(Requirement) Word for word, transcribe the data below from the line with "#575b5f; stroke-width: 13" to the line with "M 719,148 L", keeping both of those lines.

(Saved entries)

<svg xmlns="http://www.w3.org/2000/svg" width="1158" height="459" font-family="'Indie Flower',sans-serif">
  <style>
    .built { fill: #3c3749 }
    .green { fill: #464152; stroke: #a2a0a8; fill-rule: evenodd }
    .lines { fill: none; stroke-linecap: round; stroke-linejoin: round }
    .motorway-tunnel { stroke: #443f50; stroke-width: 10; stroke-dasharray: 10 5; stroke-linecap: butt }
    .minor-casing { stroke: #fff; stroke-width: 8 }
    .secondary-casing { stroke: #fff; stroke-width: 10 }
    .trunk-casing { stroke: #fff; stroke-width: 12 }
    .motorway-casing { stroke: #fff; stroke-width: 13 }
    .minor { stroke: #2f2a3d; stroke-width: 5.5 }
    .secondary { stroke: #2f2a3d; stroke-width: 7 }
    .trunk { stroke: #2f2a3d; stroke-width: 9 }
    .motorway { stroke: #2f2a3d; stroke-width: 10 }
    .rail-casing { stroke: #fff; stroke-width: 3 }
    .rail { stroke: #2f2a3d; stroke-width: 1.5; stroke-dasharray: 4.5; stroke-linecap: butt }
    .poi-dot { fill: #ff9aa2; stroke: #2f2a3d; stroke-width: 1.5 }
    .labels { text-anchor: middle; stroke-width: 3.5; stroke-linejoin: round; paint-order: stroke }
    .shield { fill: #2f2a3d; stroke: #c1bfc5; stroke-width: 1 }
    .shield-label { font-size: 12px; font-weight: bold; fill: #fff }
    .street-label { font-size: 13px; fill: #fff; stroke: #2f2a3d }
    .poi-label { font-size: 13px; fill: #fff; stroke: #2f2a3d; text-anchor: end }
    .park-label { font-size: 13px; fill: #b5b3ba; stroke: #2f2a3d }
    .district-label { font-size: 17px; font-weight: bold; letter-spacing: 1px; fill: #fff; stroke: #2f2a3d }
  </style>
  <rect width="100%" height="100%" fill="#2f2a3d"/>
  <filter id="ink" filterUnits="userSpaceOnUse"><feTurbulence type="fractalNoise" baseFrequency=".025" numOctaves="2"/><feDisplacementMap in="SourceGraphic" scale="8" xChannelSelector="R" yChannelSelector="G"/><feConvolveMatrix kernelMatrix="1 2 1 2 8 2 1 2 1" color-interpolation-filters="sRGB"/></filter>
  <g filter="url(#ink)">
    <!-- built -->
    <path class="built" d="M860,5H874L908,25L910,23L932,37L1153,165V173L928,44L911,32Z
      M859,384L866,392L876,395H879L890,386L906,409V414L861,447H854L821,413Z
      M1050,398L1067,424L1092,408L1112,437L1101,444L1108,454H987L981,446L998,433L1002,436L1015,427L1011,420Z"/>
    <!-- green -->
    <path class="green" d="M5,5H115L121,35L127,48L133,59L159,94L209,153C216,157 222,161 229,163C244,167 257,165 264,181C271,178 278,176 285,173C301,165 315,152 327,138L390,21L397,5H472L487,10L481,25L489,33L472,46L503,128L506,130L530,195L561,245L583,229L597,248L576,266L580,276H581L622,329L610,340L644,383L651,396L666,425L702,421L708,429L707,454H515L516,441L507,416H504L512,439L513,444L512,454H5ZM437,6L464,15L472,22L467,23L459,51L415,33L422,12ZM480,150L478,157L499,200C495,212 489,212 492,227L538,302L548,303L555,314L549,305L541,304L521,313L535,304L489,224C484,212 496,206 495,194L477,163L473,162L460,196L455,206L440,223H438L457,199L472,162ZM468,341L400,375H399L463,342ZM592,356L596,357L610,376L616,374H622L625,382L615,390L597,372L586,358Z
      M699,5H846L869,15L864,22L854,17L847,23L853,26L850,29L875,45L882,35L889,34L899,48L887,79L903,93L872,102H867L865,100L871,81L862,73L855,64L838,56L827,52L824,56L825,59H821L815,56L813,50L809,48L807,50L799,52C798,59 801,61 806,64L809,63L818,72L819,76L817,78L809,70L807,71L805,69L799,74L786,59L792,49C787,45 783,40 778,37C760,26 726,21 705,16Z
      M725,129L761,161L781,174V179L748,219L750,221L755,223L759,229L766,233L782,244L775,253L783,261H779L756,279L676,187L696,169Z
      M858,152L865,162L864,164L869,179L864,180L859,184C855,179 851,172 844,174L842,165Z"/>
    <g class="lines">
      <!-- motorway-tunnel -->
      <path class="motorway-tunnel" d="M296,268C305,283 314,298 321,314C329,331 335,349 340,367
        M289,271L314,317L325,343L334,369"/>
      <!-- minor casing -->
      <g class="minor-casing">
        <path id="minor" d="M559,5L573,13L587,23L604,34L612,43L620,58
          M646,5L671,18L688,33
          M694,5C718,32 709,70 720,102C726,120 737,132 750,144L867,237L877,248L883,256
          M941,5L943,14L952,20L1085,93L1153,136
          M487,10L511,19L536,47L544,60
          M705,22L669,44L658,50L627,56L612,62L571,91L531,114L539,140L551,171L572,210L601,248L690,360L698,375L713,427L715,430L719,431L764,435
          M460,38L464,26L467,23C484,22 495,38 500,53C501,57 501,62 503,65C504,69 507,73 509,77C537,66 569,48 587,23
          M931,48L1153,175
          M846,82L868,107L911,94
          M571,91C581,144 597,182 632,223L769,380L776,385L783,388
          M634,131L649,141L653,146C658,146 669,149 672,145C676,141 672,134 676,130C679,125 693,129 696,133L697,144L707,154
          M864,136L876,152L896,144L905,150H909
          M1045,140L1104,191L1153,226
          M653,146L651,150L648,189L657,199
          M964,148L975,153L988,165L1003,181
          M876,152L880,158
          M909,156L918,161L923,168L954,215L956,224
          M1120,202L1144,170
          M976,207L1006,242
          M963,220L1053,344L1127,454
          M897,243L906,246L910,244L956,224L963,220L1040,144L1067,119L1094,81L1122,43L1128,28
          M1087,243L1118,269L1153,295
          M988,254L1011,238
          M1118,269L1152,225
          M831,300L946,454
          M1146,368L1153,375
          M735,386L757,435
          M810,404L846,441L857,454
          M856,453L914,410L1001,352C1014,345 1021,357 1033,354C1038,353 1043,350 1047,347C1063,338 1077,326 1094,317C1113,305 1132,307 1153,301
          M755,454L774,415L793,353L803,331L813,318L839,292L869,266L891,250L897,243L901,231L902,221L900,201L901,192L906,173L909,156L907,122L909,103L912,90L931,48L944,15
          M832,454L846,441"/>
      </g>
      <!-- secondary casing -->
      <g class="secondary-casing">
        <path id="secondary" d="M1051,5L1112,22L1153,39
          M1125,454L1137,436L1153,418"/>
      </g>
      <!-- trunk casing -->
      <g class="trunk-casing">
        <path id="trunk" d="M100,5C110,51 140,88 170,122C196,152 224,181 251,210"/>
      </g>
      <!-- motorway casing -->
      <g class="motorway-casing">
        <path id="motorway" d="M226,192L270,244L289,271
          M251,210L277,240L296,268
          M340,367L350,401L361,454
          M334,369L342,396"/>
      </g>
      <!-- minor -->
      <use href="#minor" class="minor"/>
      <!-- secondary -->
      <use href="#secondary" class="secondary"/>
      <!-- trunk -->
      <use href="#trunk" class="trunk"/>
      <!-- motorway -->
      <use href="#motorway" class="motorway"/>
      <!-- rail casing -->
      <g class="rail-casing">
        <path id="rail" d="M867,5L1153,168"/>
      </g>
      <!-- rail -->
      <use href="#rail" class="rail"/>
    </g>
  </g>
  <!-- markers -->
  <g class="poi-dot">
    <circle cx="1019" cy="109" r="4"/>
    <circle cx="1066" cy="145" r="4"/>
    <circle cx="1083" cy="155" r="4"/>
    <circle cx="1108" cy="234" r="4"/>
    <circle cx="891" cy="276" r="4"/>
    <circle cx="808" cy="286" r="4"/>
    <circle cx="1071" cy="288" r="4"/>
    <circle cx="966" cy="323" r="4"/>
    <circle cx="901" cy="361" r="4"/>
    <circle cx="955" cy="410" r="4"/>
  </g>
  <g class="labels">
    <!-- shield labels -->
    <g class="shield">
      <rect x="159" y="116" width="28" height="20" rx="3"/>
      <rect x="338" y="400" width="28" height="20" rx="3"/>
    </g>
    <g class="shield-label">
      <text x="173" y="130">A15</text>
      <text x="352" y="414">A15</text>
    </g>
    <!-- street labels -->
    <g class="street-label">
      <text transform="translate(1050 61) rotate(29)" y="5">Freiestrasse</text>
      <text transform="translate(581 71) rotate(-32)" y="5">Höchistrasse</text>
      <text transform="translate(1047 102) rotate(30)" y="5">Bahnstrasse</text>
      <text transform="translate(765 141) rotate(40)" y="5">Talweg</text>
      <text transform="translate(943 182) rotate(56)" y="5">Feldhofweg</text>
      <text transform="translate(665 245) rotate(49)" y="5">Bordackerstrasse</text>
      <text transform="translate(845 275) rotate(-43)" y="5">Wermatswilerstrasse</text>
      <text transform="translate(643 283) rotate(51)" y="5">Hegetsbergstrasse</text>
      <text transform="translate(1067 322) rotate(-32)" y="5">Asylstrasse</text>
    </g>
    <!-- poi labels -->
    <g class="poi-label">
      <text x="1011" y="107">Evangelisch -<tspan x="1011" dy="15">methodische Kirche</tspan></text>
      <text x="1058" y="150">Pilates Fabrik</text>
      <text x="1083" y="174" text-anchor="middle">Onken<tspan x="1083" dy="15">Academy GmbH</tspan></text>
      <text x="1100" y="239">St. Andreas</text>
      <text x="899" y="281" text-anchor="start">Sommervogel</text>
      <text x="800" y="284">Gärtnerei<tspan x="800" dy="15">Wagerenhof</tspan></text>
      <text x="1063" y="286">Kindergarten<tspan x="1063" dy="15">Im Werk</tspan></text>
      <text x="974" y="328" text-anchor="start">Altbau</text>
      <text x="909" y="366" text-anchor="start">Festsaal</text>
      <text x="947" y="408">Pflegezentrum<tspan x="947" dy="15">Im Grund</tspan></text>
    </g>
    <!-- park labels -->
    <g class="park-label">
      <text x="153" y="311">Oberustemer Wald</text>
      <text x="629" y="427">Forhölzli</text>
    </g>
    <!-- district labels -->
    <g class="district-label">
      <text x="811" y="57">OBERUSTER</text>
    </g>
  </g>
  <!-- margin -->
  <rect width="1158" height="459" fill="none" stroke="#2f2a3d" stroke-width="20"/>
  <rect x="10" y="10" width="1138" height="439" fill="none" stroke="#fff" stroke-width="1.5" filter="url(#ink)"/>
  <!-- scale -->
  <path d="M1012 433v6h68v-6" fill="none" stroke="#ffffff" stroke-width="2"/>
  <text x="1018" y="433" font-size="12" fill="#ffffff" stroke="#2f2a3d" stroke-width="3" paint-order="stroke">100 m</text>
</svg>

--

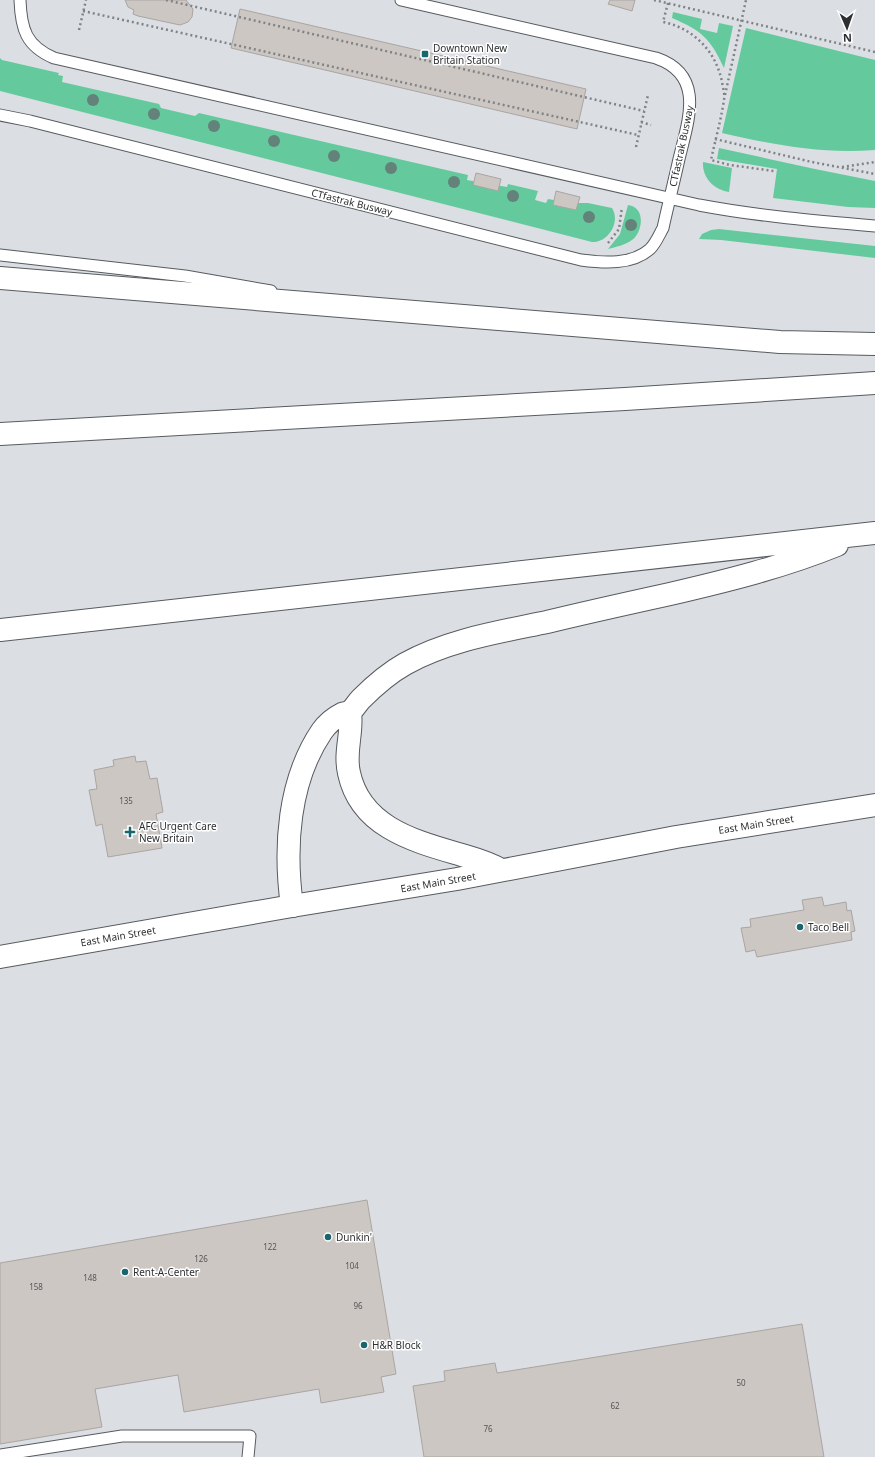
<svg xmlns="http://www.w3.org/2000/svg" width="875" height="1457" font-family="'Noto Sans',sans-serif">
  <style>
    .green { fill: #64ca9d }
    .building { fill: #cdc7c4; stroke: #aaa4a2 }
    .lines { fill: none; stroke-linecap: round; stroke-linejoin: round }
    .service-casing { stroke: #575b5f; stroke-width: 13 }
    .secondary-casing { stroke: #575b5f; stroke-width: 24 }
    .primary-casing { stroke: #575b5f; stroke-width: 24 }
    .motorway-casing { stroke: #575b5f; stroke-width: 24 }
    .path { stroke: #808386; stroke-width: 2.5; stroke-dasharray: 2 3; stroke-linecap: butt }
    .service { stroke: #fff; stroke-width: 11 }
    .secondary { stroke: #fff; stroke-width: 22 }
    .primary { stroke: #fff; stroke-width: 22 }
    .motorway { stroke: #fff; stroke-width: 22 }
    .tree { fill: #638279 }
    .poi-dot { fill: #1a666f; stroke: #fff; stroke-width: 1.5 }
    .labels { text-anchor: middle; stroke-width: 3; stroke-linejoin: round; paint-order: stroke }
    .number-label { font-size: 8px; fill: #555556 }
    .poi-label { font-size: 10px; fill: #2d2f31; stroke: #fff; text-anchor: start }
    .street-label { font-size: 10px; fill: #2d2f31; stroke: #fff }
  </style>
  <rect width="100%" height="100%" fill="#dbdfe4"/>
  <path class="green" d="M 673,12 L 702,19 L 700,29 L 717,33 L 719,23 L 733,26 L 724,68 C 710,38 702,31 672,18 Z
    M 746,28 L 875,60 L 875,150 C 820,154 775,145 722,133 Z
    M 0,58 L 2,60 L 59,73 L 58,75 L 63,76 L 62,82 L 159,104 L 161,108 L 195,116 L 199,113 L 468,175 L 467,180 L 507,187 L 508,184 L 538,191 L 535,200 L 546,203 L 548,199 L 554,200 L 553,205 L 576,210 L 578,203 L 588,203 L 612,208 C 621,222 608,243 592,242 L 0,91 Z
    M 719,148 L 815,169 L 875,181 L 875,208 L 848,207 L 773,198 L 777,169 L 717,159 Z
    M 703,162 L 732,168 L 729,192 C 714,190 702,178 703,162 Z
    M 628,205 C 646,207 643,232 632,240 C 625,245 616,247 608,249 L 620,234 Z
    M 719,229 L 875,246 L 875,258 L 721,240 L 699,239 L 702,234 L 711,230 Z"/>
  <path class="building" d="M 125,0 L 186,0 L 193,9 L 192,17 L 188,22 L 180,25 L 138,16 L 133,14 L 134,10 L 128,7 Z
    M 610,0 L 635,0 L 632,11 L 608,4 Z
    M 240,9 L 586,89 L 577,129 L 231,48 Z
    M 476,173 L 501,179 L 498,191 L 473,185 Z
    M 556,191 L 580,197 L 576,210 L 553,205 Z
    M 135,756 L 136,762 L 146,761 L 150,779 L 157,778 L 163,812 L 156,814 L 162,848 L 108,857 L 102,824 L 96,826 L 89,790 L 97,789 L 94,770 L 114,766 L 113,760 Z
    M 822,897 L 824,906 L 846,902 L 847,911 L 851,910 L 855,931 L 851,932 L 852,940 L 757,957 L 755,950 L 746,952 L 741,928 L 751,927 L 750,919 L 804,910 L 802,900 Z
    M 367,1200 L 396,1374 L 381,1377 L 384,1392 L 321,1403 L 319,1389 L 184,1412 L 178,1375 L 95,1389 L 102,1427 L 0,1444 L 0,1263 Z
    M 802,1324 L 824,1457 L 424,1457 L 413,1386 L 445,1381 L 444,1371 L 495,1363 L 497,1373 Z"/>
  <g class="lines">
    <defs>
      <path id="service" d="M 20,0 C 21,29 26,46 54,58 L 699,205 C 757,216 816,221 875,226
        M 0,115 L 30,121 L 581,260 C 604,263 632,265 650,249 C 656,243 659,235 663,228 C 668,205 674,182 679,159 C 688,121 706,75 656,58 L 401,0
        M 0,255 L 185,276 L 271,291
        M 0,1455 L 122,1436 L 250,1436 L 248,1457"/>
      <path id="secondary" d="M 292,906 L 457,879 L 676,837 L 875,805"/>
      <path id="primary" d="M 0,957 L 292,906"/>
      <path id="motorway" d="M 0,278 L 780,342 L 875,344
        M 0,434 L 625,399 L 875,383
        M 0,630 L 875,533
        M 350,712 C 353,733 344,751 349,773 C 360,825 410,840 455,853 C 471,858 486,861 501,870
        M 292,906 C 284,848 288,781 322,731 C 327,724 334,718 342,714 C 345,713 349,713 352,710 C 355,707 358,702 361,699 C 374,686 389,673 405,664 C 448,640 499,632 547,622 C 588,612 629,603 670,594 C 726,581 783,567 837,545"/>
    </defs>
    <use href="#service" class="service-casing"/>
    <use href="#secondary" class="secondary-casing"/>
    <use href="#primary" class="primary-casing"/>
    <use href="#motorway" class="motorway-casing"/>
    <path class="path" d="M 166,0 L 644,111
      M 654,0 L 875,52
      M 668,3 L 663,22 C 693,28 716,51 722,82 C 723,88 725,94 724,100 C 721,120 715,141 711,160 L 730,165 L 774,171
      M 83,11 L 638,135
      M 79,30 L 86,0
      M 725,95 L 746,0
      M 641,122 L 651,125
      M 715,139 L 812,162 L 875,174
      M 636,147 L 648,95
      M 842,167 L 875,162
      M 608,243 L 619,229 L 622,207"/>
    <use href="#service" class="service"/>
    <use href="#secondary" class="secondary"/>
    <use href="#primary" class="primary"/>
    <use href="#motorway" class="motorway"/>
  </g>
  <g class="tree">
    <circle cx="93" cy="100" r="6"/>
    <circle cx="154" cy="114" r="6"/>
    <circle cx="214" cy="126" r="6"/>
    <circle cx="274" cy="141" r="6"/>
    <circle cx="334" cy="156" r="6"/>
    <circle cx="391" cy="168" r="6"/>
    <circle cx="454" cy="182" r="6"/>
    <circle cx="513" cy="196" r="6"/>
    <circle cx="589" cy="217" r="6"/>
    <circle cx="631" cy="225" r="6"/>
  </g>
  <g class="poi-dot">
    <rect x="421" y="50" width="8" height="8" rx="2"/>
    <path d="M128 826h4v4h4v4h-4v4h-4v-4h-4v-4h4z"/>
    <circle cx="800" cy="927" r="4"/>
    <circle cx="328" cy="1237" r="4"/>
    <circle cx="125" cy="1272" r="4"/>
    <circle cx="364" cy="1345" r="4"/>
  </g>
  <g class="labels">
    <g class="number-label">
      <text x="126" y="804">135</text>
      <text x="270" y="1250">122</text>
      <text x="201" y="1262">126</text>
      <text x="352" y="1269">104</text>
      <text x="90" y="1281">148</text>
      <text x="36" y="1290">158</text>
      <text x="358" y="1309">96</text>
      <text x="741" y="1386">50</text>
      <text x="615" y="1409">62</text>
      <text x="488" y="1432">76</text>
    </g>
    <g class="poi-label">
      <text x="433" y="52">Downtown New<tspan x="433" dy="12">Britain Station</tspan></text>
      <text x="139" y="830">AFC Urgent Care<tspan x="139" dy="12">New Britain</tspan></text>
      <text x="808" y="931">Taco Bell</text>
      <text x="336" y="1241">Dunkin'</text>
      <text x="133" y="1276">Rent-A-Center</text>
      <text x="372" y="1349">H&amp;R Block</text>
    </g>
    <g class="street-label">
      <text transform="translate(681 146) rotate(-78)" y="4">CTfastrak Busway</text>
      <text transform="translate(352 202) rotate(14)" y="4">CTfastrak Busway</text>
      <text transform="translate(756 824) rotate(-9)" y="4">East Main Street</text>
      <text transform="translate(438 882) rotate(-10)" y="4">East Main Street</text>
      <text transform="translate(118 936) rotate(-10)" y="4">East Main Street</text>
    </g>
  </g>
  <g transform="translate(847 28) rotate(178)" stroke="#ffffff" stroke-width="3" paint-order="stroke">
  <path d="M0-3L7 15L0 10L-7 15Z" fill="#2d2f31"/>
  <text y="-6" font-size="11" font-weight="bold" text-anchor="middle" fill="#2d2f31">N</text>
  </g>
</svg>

(Exercise solution)
    .service-casing { stroke: #575b5f; stroke-width: 13 }
    .secondary-casing { stroke: #575b5f; stroke-width: 24 }
    .primary-casing { stroke: #575b5f; stroke-width: 24 }
    .motorway-casing { stroke: #575b5f; stroke-width: 24 }
    .path { stroke: #808386; stroke-width: 2.5; stroke-dasharray: 2 3; stroke-linecap: butt }
    .service { stroke: #fff; stroke-width: 11 }
    .secondary { stroke: #fff; stroke-width: 22 }
    .primary { stroke: #fff; stroke-width: 22 }
    .motorway { stroke: #fff; stroke-width: 22 }
    .tree { fill: #638279 }
    .poi-dot { fill: #1a666f; stroke: #fff; stroke-width: 1.5 }
    .labels { text-anchor: middle; stroke-width: 3; stroke-linejoin: round; paint-order: stroke }
    .number-label { font-size: 8px; fill: #555556 }
    .poi-label { font-size: 10px; fill: #2d2f31; stroke: #fff; text-anchor: start }
    .street-label { font-size: 10px; fill: #2d2f31; stroke: #fff }
  </style>
  <rect width="100%" height="100%" fill="#dbdfe4"/>
  <path class="green" d="M 673,12 L 702,19 L 700,29 L 717,33 L 719,23 L 733,26 L 724,68 C 710,38 702,31 672,18 Z
    M 746,28 L 875,60 L 875,150 C 820,154 775,145 722,133 Z
    M 0,58 L 2,60 L 59,73 L 58,75 L 63,76 L 62,82 L 159,104 L 161,108 L 195,116 L 199,113 L 468,175 L 467,180 L 507,187 L 508,184 L 538,191 L 535,200 L 546,203 L 548,199 L 554,200 L 553,205 L 576,210 L 578,203 L 588,203 L 612,208 C 621,222 608,243 592,242 L 0,91 Z
    M 719,148 L 815,169 L 875,181 L 875,208 L 848,207 L 773,198 L 777,169 L 717,159 Z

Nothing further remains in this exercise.